Dans un geste diplomatique marquant, le Qatar a rouvert samedi son ambassade en Syrie, après 13 années de fermeture. Le drapeau qatari flotte à nouveau sur le bâtiment de la représentation diplomatique à Damas, quelques jours seulement après le renversement du régime de Bachar el-Assad par une coalition de groupes rebelles.
Selon une source proche du dossier, le Qatar est le deuxième pays à franchir officiellement le pas, après la Turquie, et à renormaliser ses relations avec la Syrie post-Assad. Cette décision intervient alors que plusieurs chancelleries occidentales, jusque-là prudentes, dépêchent des délégations à Damas pour établir un contact avec les nouvelles autorités issues de la rébellion.
Une page se tourne en Syrie
La réouverture de l’ambassade qatarie marque un tournant symbolique dans le conflit syrien qui a déchiré le pays pendant plus d’une décenide. Doha avait fermé sa mission diplomatique et rappelé son ambassadeur dès juillet 2011, quelques mois seulement après le début de la répression sanglante des manifestations pro-démocratie par le régime de Bachar el-Assad.
Contrairement à d’autres pays arabes, le Qatar n’avait depuis jamais renoué avec Damas, apportant un soutien actif aux groupes rebelles opposés à Assad. Avec la chute du dictateur le 8 décembre, la donne a changé. Doha a dépêché une délégation sur place pour rencontrer le nouveau gouvernement de transition et exprimer « le plein engagement du Qatar à soutenir le peuple syrien », selon un diplomate.
Timide retour de la communauté internationale
Mardi, l’Union européenne s’était dite « prête » à rouvrir son ambassade à Damas, tandis que Londres, Berlin, Paris et Washington y ont envoyé des émissaires ces derniers jours. Le drapeau français a été hissé sur l’ambassade de France, sans pour autant que celle-ci ne reprenne ses activités « tant que les critères de sécurité ne sont pas remplis », a précisé l’envoyé spécial pour la Syrie.
De leur côté, les États-Unis ont abandonné l’offre de récompense pour l’arrestation du nouveau dirigeant syrien Ahmad al-Chareh, connu jusqu’à récemment sous son nom de guerre Abou Mohammad al-Jolani. Une délégation américaine a même rencontré celui qui était encore il y a peu le chef du groupe djihadiste Hayat Tahrir al-Cham (HTS).

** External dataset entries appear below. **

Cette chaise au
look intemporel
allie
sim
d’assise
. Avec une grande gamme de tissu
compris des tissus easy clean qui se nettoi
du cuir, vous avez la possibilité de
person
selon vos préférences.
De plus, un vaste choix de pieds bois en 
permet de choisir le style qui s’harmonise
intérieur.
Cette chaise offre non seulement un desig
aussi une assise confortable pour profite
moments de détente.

Vers une normalisation progressive
Pour de nombreux observateurs, ces gestes diplomatiques encore feutrés laissent présager une normalisation progressive des relations avec le nouveau pouvoir syrien, malgré les incertitudes qui demeurent sur sa capacité à stabiliser le pays. Les capitales occidentales semblent décidées à jouer un rôle dans l’accompagnement de la transition, espérant notamment obtenir des garanties sur la rupture avec l’Iran et la Russie.
« Le Qatar veut clairement se positionner comme un acteur incontournable dans le dossier syrien et un interlocuteur de poids pour le nouveau régime. C’est un virage à 180 degrés par rapport à la ligne suivie ces dix dernières années. »
– Un analyste régional cité par une source proche
Les prochains mois diront si ce pari diplomatique porte ses fruits et si la Syrie post-Assad réussira, avec l’aide de la communauté internationale, à tourner la page d’une décennie de guerre et de chaos. La réouverture de l’ambassade du Qatar apparaît en tout cas comme un premier pas symbolique vers la réconciliation et la reconstruction d’un pays meurtri.